Euglena can do photosynthesis as autotrophs, but they can also be heterotrophs and consume
organic matter in cases where light is not available.
So far, we’ve been pretty general with showing examples of heterotrophs and autotrophs.
But what if I told you that it can get a lot fancier?
And, we’re going to go into some more depth, but we want to point out that you can still
get into more depth than we’ll be getting into; check out the further reading details
for more.
And as always, there are some fascinating exceptions in biology that we can’t include
in such a short video.
So we gave a general description that autotrophs make their own food---that is---they make
organic substances from inorganic substances and heterotrophs instead must consume food---meaning
they must consume organic substances.
If you remember from our biomolecules video, the molecules that make up life---they all
have carbon.
So the source for carbon is important.
Autotrophs and heterotrophs obtain carbon differently---autotrophs generally use an
inorganic source of carbon to make their food.
Heterotrophs, instead, must get their carbon from organic sources that they consume.
But, there are also these other terms here.
Photo---meaning light and Chemo---meaning chemical.
Instead of the carbon sources, these terms refer to the organism’s energy source.
So, when we’ve been talking about plants?
Plants are an example of a photoautotroph, because they use light as their energy source.
But not all autotrophs use light as an energy source.
Have you ever head of the deep sea vents?
I’ll never forget learning about these when I was a kid.
I used to think, “How can anything live down there with the lack of light?”
Plus, the substances there like hydrogen sulfide, which is something that can be dangerous to
many other organisms, and the extreme temperatures.
Well, it turns out, there’s still life down there.
Bacteria that are chemoautotrophs are a great example.

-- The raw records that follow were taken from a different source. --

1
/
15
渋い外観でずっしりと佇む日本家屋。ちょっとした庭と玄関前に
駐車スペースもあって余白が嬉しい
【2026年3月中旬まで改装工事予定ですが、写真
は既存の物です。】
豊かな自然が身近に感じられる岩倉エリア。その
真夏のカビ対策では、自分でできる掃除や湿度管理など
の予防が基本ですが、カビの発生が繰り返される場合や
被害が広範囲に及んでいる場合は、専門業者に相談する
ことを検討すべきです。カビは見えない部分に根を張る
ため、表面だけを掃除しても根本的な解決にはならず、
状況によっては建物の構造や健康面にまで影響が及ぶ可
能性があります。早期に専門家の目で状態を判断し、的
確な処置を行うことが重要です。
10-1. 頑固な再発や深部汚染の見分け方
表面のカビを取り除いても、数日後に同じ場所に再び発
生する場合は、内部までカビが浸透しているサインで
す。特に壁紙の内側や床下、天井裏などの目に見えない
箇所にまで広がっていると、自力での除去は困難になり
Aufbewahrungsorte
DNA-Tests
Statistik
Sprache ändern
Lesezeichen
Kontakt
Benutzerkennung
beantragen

They are autotrophs as they can make their own food, recall that is making organic substances
from inorganic substances.
But their energy source is chemical, hence the name chemoautotroph.
They can oxidize inorganic substances--- like that hydrogen sulfide we mentioned.

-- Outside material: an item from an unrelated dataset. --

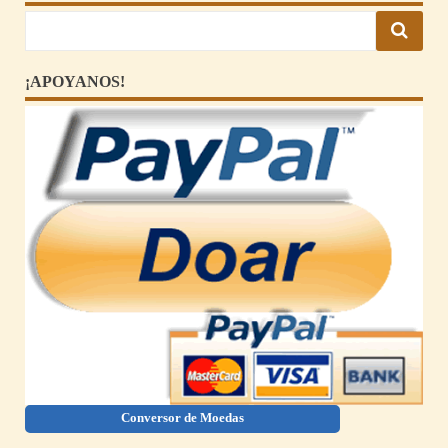
¡APOYANOS!
Conversor de Moedas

For chemoautotrophs, the chemical they use depends on the species.
But no light required.
So we know humans are heterotrophs.
Humans, as well as other animals, are examples of chemoheterotrophs.
Humans have to consume organic matter and it is also organic compounds that act as their
energy source.
Okay, that leaves one more right?
We had chemoheterotrophs, photoautotrophs, chemoautotrophs, and…ah, we’re missing
photoheterotrophs.
This one has always been a bit challenging for me to wrap my mind around.
They are heterotrophs which means they do consume organic matter.
But, that “photo” prefix means their energy source is light which they require.
This mode of nutrition is found in a few types of prokaryotes.
Now it’s important to mention that these organisms will do some form of cellular respiration
to further break down their food to generate ATP.
And by food, it can be food that was consumed (like heterotrophs) or food that they produced
themselves (like autotrophs).
However, cellular respiration processes can vary; the process may involve oxygen, no oxygen,
different electron acceptors, it’s exciting and it’s in some different videos.
Overall, the beauty of how organisms obtain what they need to survive just continues to
amaze us.
Well, that’s it for the Amoeba Sisters and we remind you to stay curious!